A veces uno no escribe por simple pudor. Cuando le recomendé a R visitar a mi psicoanalista, un hombre comprensivo y muy buena gente, ella me respondió que no con una frase a la que vuelvo con alguna frecuencia: «Me aterra lo que pueda encontrar». ¿Por qué relaciono el pudor con el miedo?
Cuando conocí la ágora de Atenas sentí todo el peso de su historia, la cuna de la democracia, y justo en ese momento pasó cerca un hombre que me recordó la sombra de Diógenes de Sínope, famoso entre muchas historias por precisamente autogratificarse en ese mismo espacio.
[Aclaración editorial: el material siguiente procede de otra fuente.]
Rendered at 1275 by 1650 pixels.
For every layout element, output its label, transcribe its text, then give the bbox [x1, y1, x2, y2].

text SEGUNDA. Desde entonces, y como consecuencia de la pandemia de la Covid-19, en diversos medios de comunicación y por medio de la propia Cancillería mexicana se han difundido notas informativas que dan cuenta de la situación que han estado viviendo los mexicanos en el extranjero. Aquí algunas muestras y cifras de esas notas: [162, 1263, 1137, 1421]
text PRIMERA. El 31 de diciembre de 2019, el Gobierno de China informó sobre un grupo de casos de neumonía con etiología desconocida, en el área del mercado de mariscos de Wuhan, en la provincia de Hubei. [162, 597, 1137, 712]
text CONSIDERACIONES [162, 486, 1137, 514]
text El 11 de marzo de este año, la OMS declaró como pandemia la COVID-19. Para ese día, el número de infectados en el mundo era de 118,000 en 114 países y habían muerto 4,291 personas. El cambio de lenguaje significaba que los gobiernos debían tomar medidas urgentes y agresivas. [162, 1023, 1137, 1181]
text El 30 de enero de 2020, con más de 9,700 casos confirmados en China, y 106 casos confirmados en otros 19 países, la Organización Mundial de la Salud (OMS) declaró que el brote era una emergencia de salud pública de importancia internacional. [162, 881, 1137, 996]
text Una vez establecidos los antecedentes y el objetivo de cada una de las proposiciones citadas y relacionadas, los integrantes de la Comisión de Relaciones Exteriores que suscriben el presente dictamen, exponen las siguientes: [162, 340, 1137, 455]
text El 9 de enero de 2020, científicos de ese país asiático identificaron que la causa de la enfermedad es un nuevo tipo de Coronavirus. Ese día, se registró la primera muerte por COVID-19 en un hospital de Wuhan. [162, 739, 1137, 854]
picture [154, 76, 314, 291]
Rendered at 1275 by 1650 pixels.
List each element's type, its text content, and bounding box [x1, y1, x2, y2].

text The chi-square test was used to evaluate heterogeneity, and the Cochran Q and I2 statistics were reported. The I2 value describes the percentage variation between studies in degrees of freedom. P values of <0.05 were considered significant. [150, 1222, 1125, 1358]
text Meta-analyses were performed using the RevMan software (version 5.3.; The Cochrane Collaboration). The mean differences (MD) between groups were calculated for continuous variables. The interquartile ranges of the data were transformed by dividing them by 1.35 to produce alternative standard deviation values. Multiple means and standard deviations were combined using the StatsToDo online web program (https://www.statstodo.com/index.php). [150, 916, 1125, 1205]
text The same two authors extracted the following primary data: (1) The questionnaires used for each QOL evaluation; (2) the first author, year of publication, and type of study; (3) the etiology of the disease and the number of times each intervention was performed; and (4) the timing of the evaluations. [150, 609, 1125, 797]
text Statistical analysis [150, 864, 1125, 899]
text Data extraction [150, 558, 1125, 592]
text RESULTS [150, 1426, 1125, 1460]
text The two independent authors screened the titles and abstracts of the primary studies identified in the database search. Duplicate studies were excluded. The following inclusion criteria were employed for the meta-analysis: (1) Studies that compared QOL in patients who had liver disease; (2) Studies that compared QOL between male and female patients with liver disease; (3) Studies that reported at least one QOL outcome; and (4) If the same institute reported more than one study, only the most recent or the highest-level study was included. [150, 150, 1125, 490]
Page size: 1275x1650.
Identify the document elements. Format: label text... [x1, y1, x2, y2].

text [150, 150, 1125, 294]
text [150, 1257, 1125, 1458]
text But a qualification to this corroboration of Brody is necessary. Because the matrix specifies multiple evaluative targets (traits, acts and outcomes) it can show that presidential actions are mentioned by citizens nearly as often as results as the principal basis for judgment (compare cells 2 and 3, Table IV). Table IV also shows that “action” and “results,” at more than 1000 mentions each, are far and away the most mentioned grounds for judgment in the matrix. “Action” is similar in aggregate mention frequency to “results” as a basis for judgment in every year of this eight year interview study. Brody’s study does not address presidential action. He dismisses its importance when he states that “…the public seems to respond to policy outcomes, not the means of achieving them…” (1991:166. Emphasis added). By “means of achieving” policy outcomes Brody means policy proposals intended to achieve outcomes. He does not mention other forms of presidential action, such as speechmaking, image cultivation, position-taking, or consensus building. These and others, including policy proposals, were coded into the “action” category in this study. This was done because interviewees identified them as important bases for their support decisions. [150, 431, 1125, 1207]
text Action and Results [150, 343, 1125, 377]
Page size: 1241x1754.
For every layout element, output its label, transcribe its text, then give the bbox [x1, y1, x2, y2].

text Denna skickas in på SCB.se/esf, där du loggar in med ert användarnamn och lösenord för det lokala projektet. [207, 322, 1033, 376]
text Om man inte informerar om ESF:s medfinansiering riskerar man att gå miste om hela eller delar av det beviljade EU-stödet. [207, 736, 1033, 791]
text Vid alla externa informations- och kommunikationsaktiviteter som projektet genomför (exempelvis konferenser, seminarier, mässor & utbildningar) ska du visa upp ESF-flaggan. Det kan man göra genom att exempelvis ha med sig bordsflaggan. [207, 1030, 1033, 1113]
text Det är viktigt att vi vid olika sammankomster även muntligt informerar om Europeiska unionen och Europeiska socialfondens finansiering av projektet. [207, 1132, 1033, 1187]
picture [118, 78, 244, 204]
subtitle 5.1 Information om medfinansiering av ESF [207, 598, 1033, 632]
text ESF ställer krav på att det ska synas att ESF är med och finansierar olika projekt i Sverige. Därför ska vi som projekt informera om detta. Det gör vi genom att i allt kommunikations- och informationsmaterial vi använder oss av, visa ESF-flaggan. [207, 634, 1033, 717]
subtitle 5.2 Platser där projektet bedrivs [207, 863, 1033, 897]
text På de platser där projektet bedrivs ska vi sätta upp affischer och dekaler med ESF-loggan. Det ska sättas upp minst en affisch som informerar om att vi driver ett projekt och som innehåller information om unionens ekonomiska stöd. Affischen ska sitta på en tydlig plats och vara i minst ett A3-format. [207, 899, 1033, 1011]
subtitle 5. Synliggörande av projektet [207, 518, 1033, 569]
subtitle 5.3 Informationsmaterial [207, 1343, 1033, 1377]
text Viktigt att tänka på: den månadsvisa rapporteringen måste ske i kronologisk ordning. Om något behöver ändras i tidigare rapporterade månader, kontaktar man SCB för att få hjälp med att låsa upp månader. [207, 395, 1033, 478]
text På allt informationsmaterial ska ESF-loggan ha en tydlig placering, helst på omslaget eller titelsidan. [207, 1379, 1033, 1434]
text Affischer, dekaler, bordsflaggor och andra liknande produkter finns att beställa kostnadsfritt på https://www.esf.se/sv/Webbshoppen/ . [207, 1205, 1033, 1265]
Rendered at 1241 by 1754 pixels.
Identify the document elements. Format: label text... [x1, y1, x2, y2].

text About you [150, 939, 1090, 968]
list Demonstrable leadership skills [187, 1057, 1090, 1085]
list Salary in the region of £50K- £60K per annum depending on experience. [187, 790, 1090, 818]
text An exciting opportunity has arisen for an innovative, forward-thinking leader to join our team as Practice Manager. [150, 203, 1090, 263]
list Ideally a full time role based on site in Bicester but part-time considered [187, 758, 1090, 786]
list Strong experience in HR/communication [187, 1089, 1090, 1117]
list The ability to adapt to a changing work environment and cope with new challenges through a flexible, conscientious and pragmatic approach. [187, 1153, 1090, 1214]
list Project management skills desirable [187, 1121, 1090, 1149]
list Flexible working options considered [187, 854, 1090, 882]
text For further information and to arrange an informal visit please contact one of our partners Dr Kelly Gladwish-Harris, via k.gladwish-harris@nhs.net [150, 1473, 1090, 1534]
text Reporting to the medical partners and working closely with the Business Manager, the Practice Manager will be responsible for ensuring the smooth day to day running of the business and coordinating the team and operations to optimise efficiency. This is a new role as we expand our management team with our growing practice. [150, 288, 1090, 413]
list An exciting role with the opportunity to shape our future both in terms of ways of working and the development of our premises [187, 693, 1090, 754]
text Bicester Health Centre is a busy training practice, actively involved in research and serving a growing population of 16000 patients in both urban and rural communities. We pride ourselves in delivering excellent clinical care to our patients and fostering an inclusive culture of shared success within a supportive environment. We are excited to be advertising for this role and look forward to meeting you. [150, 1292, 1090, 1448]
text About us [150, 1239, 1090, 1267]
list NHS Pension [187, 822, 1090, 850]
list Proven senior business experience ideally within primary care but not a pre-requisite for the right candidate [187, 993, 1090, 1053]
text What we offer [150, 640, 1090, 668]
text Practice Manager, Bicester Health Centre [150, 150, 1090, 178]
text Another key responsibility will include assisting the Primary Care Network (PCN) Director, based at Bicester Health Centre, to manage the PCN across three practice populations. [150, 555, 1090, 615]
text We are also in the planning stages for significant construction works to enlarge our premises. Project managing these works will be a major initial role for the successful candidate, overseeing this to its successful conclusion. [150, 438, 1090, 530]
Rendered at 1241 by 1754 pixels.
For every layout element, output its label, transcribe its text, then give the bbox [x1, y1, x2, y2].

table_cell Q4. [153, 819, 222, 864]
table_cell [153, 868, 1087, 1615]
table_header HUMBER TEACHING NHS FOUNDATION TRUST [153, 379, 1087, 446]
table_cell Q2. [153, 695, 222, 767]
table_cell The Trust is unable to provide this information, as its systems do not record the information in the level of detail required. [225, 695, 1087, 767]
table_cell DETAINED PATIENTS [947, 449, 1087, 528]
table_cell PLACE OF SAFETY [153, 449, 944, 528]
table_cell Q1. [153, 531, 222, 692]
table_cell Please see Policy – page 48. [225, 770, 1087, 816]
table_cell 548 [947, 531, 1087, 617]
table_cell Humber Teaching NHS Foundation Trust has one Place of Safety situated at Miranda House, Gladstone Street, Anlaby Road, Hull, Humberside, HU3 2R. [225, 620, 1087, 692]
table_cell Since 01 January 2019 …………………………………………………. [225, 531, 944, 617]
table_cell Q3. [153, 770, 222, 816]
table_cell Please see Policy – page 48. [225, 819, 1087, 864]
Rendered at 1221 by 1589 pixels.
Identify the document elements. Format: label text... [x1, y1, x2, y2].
En mi camino como lector me he encontrado con muchos libros en los cuales sus autores hacen lo mismo. Es ahí cuando creo que me entra el pudor; al leer estos libros me he preguntado si no tenían a algún amigo lector que les ayudara a mirarse en el espejo o, si por el contrario, ese mismo amigo celebraba la catarsis narcisista de su amigo, la creación propia de un espejo donde verse como es. Si no llevaban un diario donde encontrarse con ese interlocutor cruel, como llamó Canetti a la práctica de llevar el diario y el encuentro desnudo e implacable consigo mismo.
El psicoanálisis cumple una tarea similar, con el apoyo de un espectador amigo cuya tarea es ayudarnos a vernos mejor, a enfocar esos puntos de resistencia que no queremos ver, a ir a esos lugares a los que no queremos volver pero cuya negación no basta para desaparecer su efecto o influencia en el presente.
Vuelve Diógenes y su encuentro con Alejandro Magno: «¿No me temes?», le preguntó el macedonio, a lo que respondió: «Gran Alejandro, ¿te consideras un buen o un mal hombre? Exacto, si eres un buen hombre, ¿por qué habría de temerte?». Pero, como R, tenemos motivos para temernos. El espacio psicoanalítico, la página en blanco, son una ágora que invita a caminar como Diógenes y explorar los límites propios, romper con convenciones, conocerse mejor, aunque nos aterre lo que podamos encontrar. Otra cosa es quedarse en la autogratificación del ejercicio y banalizarlo como quien va a comprar el pan.